Russia is making the same calculation from the other side of the battlefield. TASS reported that Kalashnikov Concern tested 5.45mm multi-bullet cartridges against a fast-moving, maneuvering FPV-type UAV using an AK-12. The test included both hovering and moving targets at preset speed and altitude, and Russian reporting said the separated projectile segments damaged drone batteries, electronic boards, engines and power components, forcing emergency crashes.
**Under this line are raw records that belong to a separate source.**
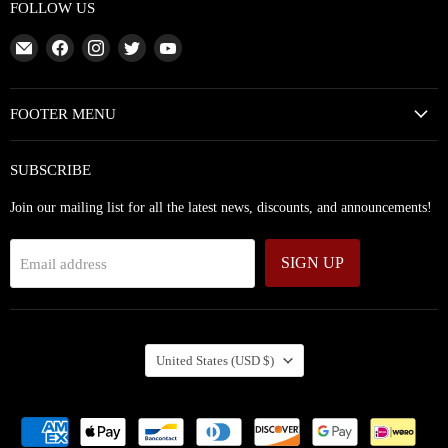
FOLLOW US
Email
Find
Find
Find
Find
Abundant
us
us
us
us
Silence
on
on
on
on
Facebook
Instagram
Twitter
YouTube
FOOTER MENU
SUBSCRIBE
Join our mailing list for all the latest news, discounts, and announcements!
SIGN UP
Email address
COUNTRY
United States
(USD $)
The tactical lesson is bigger than one round or one rifle. Kinetic defeat is brutally simple: put enough projectiles into the drone’s flight path and it comes apart. Jamming, by contrast, tries to break the link between pilot and aircraft, but it depends on electronic effects and can be less useful when the drone is too close, the signal is protected, or the engagement happens too fast. That is why close-range ammunition is gaining attention. It gives infantry a direct answer against small, low-flying targets that can slip past heavier systems.
The market is starting to reflect that shift. Soldier Systems Daily reported Freedom Munitions has developed counter-drone ammunition in 5.56mm NATO and 7.62mm NATO, with the smaller round using five projectiles out to 100 meters and the larger using eight projectiles out to 50 meters. For FPV racing fans, the overlap is unmistakable: the same speed, visibility limits and aggressive line changes that make a quad thrilling in the air are exactly what now make it dangerous on a battlefield, and exactly what rifle designers are trying to beat.